Views are essential for the places where we sit, the porch, a terrace or patio. We have views throughout the year from our deck, of ‘Lemon Glow’ daffodils through the golden branches of a shrub dogwood, of sunny pools of evening primrose splashing through the greens of hostas beneath canopies of silvery willows, of the katsura when it bursts into its coral and marmalade flames beyond the scarlet arc of the sourwood. If a view exists in your lawn, provide a place to rest to see it. The way we acquire the furniture in our gardens is happenstance; where we place it is not, and requires comfort in the form of shade and stable terrain, and a beautiful view.
Since splendid vistas are often seasonal, they sometimes surprise us, though once seen they are rarely forgotten. During the flowering year, the approach to our house is through a corridor of gardens; in spring, however, the scene at the end of the driveway – the sulfur spurs of witch hazel, dark red buds of swamp maple, and the pearly catkins of pussy willow, the pale green twigged and the coral barked – supply a riveting spiral of silver, yellow, olive, rust, and orange. In summer our gardens, singularly and as a whole, provide all the views we want, with perennial vignettes vying for attention through leafy windows. At the moment, it’s the confetti of the raspberry asters sweeping over a darkening rim of sedums and across mauve stalks of turtlehead and the dusty rose plumes of moor grass, all speckled with the magenta petals of a few late season phlox; and I can tell from their swell that in another week the wild asters will capture us with their clouds of gentlest blues and purples, falling over the woodland garden like a delicate veil. From April through October I find myself daily identifying “the view” and inviting family and friends to sit where they can appreciate it. Later in fall, it’s layers of foliar frames, a glimpse of the burgundy viburnum through the whiskery tassels of a purpling grass, or the bright red umbrella of the Japanese maple through a wreath of hydrangea’s mauve panicles, or callicarpica’s amethyst berries through the bronzed fronds of mimosa. And in winter, it’s the impact of trees on the landscape. Provide your yard with those that produce berries or interesting bark, or sparkle after an ice storm like the willow’s cascades of diamonds, or hold the dustings of a powdery snow, as pines. The ultimate borrowed view is the sky, and there is none as spectacular as winter’s sun rising or setting through the black brooms of branches.
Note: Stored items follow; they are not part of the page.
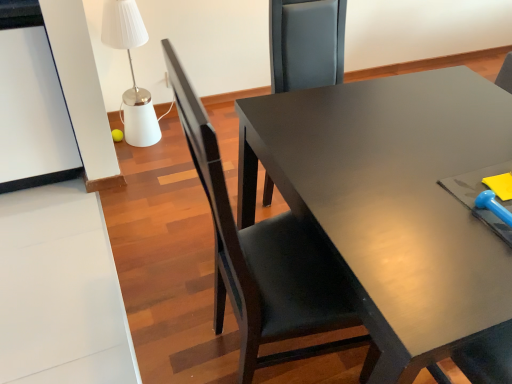
Question: Visually, is white glossy table lamp at upper left positioned to the left or to the right of matte black chair at center?

Choices:
 (A) right
 (B) left

Answer: (B)

Question: Relative to matte black chair at center, is white glossy table lamp at upper left in front or behind?

Choices:
 (A) front
 (B) behind

Answer: (B)

Question: Is white glossy table lamp at upper left spatially inside matte black chair at center, or outside of it?

Choices:
 (A) outside
 (B) inside

Answer: (A)

Question: Is point (326, 311) closer or farther from the camera than point (129, 49)?

Choices:
 (A) closer
 (B) farther

Answer: (A)

Question: From a real-world perspective, relative to white glossy table lamp at upper left, is matte black chair at center vertically above or below?

Choices:
 (A) above
 (B) below

Answer: (A)

Question: Considering their positions, is matte black chair at center located in front of or behind white glossy table lamp at upper left?

Choices:
 (A) behind
 (B) front

Answer: (B)

Question: From the image's perspective, is matte black chair at center located above or below white glossy table lamp at upper left?

Choices:
 (A) above
 (B) below

Answer: (B)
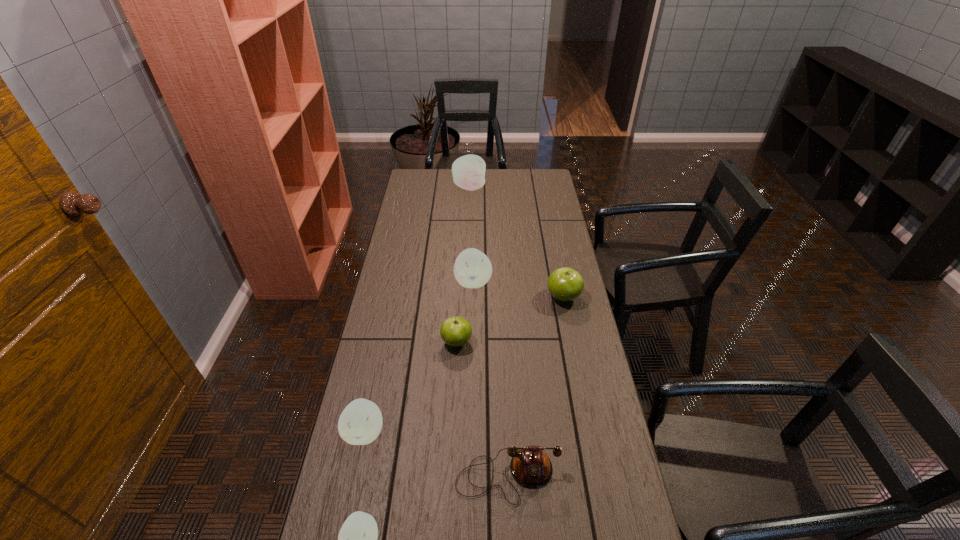
In order to click on vacant area at the left edge in this screenshot , I will do `click(426, 234)`.

You are a GUI agent. You are given a task and a screenshot of the screen. Output one action in this format:
    pyautogui.click(x=<x>, y=<y>)
    Task: Click on the vacant space at the right edge of the desktop
    
    Given the screenshot: What is the action you would take?
    pyautogui.click(x=599, y=416)

This screenshot has height=540, width=960. What are the coordinates of `blank space at the far left corner of the desktop` in the screenshot? It's located at (410, 188).

Where is `free space between the pink telephone and the third farthest white apple`? This screenshot has height=540, width=960. free space between the pink telephone and the third farthest white apple is located at coordinates (436, 454).

At what (x,y) coordinates should I click in order to perform the action: click on vacant space in between the tallest apple and the farther green apple. Please return your answer as a coordinate pair (x, y). Looking at the image, I should click on (516, 242).

I want to click on free space between the second nearest apple and the telephone, so click(x=436, y=454).

Where is `vacant space that is in between the telephone and the tallest object`? This screenshot has height=540, width=960. vacant space that is in between the telephone and the tallest object is located at coordinates click(x=489, y=332).

Locate an element on the screen. free area in between the right green apple and the left green apple is located at coordinates (510, 320).

Identify the location of free space between the biggest white apple and the pink telephone. This screenshot has width=960, height=540. (489, 332).

Find the location of a particular element. the third closest object to the third smallest white apple is located at coordinates (360, 423).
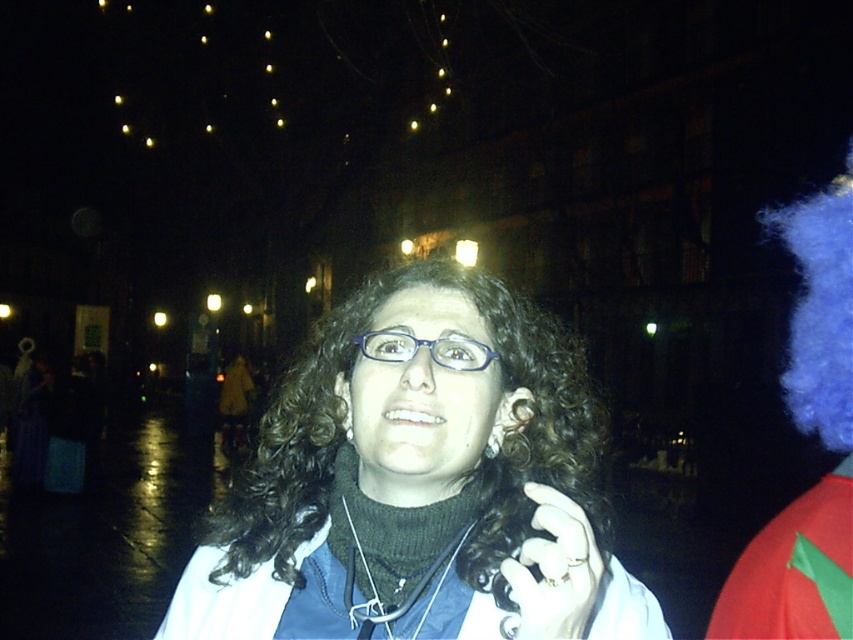
You are at a party and need to grab a pair of glasses from the table. There are two options available on the table in front of you. The matte blue glasses at center and the blue plastic glasses at center. Which one is positioned lower on the table?

The matte blue glasses at center is located below the blue plastic glasses at center, so it is positioned lower on the table.

You are standing in the scene and want to pick up the blue fluffy wig at right. Where should you look to find it?

The blue fluffy wig at right is located at point [820,438].

You are at a party and need to grab a pair of glasses from the table. There are two options available on the table in front of you. The matte blue glasses at center and the blue plastic glasses at center. Which one is located to the left?

The matte blue glasses at center is to the left of blue plastic glasses at center.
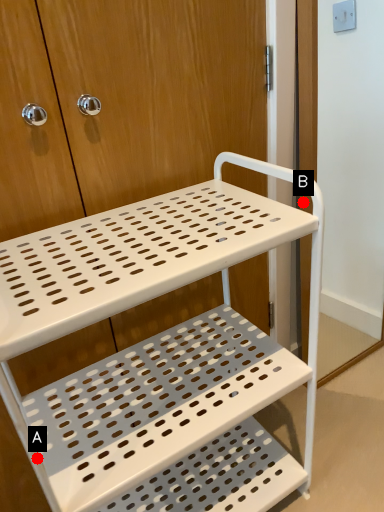
Question: Two points are circled on the image, labeled by A and B beside each circle. Which of the following is the closest to the observer?

Choices:
 (A) A is closer
 (B) B is closer

Answer: (A)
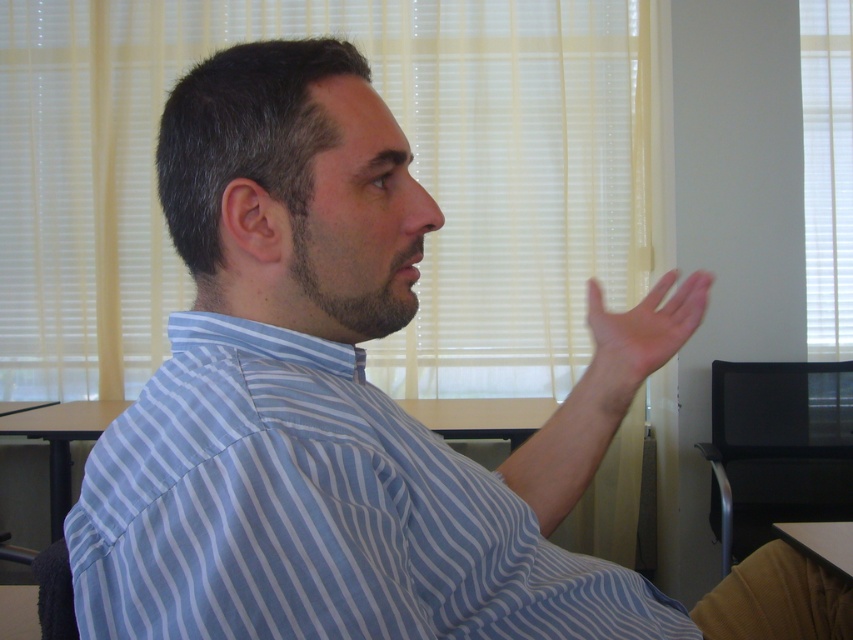
Is blue striped shirt at center to the right of black plastic table at lower right from the viewer's perspective?

In fact, blue striped shirt at center is to the left of black plastic table at lower right.

Does blue striped shirt at center have a larger size compared to black plastic table at lower right?

Yes.

Does point (392, 612) come closer to viewer compared to point (815, 538)?

Yes, point (392, 612) is closer to viewer.

Identify the location of blue striped shirt at center. (318, 404).

Who is taller, blue striped shirt at center or brown wooden desk at lower left?

blue striped shirt at center is taller.

Between blue striped shirt at center and brown wooden desk at lower left, which one is positioned higher?

blue striped shirt at center is above.

Between point (165, 449) and point (61, 429), which one is positioned behind?

The point (61, 429) is behind.

Where is `blue striped shirt at center`? Image resolution: width=853 pixels, height=640 pixels. blue striped shirt at center is located at coordinates (318, 404).

Can you confirm if brown wooden desk at lower left is wider than black plastic table at lower right?

Yes, brown wooden desk at lower left is wider than black plastic table at lower right.

The height and width of the screenshot is (640, 853). I want to click on brown wooden desk at lower left, so click(x=61, y=442).

Consider the image. Who is more distant from viewer, (54, 467) or (773, 525)?

Point (54, 467)

This screenshot has width=853, height=640. Identify the location of brown wooden desk at lower left. (61, 442).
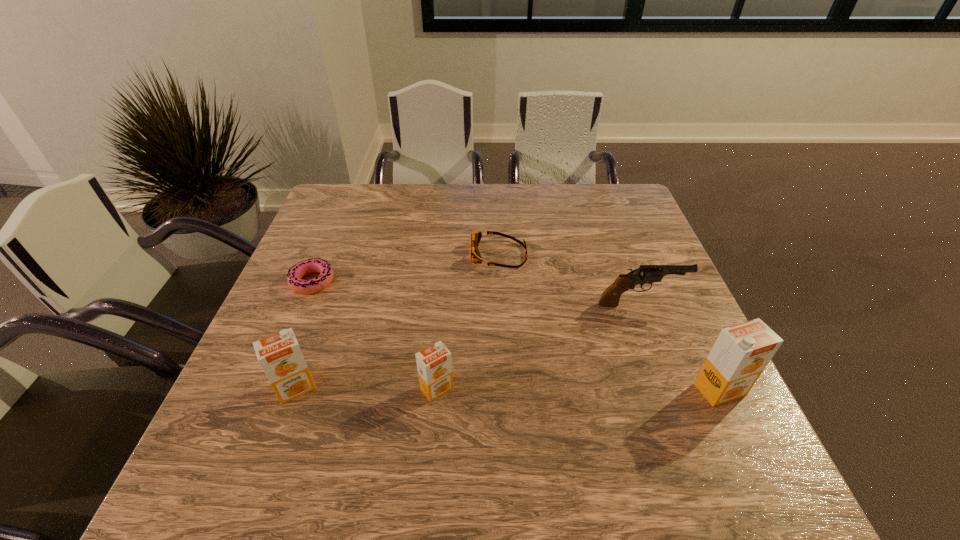
The image size is (960, 540). What are the coordinates of `object positioned at the near left corner` in the screenshot? It's located at (279, 355).

Image resolution: width=960 pixels, height=540 pixels. What are the coordinates of `object that is at the near right corner` in the screenshot? It's located at (740, 354).

At what (x,y) coordinates should I click in order to perform the action: click on free space at the far edge of the desktop. Please return your answer as a coordinate pair (x, y). This screenshot has height=540, width=960. Looking at the image, I should click on (531, 221).

Image resolution: width=960 pixels, height=540 pixels. Identify the location of free space at the near edge. (535, 410).

At what (x,y) coordinates should I click in order to perform the action: click on blank area at the left edge. Please return your answer as a coordinate pair (x, y). This screenshot has width=960, height=540. Looking at the image, I should click on (359, 233).

In the image, there is a desktop. Identify the location of free space at the right edge. (616, 228).

Find the location of a particular element. free space at the far left corner of the desktop is located at coordinates (334, 197).

You are a GUI agent. You are given a task and a screenshot of the screen. Output one action in this format:
    pyautogui.click(x=<x>, y=<y>)
    Task: Click on the vacant space at the near left corner
    The width and height of the screenshot is (960, 540).
    Given the screenshot: What is the action you would take?
    pyautogui.click(x=239, y=417)

In the image, there is a desktop. Where is `vacant space at the far right corner`? vacant space at the far right corner is located at coordinates (627, 189).

Where is `vacant space at the near right corner of the desktop`? The width and height of the screenshot is (960, 540). vacant space at the near right corner of the desktop is located at coordinates (688, 403).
Though essential in winter, the view from our windows is important throughout the year. The trunk of the birch seen from the kitchen exfoliating rust and cream and buckskin, the mountain laurels reaching across the front windows to flush the panes pale pink, the aerial views of the gardens from upstairs, and especially the window that introduces us every morning to the day: the last of summer’s flowers blooming now on its ledge and the far away trees starting to ignite, and the view of an unblemished sea of snow in distant fields, all the way until we watch winter’s slow leaching and the return of the gray green mists of spring.